Our mild south-of-the-border soup will quickly become a family fave -- kids love the chips!
Prep time: 10 minutes
Cook time: 25 minutes
1 Tbs. vegetable oil
1 medium onion, diced
2 cloves garlic, minced
1 container (32 oz.) chicken broth
1 can (14 1/2 oz.) diced tomatoes
1/3 cup salsa
1 can (15 1/4 oz.) corn, drained
1 lb. cooked shrimp, peeled
1 avocado, diced
2 Tbs. chopped cilantro
2/3 cup crushed tortilla chips
Lime and sliced green onion, optional
- In a large saucepan, heat oil over medium heat.
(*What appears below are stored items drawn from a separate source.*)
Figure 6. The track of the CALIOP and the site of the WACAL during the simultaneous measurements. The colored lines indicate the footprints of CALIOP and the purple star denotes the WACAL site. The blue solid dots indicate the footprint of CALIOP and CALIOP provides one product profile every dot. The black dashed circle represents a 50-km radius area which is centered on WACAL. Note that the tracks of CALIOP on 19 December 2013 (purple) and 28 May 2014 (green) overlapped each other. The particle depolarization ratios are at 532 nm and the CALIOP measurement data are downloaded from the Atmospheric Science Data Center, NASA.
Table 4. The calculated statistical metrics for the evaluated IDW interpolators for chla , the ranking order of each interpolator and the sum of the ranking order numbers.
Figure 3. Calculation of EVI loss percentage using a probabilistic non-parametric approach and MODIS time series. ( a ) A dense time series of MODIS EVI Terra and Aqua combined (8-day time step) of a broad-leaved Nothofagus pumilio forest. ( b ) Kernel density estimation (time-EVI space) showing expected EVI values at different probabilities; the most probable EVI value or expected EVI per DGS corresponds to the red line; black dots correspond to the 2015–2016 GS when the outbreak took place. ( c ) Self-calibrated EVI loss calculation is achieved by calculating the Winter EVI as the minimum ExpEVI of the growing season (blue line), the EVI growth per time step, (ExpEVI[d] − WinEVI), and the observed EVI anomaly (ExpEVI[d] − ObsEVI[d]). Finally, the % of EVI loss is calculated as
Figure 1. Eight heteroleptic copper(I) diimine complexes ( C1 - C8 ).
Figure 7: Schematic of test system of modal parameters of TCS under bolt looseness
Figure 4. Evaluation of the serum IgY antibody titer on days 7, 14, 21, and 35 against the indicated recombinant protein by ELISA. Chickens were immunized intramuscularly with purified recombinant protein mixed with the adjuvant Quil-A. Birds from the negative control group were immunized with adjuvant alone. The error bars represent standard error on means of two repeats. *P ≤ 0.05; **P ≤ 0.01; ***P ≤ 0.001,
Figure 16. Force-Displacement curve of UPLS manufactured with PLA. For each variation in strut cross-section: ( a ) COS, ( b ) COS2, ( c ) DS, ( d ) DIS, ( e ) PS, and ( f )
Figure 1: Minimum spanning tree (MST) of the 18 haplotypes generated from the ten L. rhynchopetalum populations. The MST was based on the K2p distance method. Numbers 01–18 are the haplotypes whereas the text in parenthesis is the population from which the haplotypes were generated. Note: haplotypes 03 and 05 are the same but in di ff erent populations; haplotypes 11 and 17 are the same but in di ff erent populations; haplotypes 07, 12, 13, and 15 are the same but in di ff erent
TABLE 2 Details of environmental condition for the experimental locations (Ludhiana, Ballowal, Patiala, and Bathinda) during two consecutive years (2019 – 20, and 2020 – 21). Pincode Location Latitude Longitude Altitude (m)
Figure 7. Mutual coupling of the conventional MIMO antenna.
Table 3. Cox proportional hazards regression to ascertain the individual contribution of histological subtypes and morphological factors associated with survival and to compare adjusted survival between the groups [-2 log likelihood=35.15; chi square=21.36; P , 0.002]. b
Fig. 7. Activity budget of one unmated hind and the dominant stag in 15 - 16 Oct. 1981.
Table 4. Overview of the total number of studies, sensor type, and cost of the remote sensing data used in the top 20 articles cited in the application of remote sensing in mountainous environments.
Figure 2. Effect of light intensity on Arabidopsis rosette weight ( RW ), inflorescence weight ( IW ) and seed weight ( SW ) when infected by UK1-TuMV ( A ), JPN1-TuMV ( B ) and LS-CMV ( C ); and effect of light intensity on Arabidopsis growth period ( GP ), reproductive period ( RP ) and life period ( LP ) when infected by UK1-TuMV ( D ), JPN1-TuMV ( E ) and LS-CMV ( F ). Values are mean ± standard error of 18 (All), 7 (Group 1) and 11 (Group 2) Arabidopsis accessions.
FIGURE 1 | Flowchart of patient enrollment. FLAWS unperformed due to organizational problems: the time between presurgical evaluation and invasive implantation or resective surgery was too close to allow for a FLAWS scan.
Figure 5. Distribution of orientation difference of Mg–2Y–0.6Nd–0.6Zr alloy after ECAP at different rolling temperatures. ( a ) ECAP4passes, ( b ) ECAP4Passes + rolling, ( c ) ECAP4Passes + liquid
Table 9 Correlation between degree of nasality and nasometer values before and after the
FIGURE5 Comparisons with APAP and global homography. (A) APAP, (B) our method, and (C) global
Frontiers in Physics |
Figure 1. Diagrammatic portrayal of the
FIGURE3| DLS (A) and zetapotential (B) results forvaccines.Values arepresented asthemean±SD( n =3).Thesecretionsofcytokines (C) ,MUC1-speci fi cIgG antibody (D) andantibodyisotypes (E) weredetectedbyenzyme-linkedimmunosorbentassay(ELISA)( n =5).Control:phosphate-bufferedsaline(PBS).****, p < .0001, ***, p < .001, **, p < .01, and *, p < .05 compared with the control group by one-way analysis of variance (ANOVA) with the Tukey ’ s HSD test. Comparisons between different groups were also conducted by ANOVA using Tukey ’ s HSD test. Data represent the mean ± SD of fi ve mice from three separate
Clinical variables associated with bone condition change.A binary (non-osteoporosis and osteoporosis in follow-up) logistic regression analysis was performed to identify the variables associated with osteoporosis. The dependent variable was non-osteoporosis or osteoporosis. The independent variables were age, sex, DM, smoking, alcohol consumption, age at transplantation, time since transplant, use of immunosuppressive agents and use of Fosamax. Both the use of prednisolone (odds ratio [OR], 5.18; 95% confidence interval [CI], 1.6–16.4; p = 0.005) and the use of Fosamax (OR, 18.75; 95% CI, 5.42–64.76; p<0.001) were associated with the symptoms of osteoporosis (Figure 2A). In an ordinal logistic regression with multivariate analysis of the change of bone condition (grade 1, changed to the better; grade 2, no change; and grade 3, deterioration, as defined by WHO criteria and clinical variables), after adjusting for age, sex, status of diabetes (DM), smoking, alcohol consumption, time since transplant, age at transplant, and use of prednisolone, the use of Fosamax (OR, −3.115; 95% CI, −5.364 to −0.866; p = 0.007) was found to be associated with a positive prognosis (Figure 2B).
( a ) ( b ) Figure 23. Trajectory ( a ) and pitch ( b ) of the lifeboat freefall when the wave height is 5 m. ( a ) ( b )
Add onion, cover, and cook until soft, about 8 minutes. Add garlic and cook 1 minute more. Stir in broth, tomatoes, and salsa, increase heat, and bring to a boil. Reduce heat and simmer 5 minutes.
- Stir in drained corn, shrimp, and avocado, and heat through. Stir in cilantro and crushed tortilla chips, and serve immediately. Garnish with lime and green onion, if desired. Makes 8 cups.
Nutrition per cup: 204 cal; 15g protein; 9g fat; 19g carb; 60mg calcium; 3g fiber.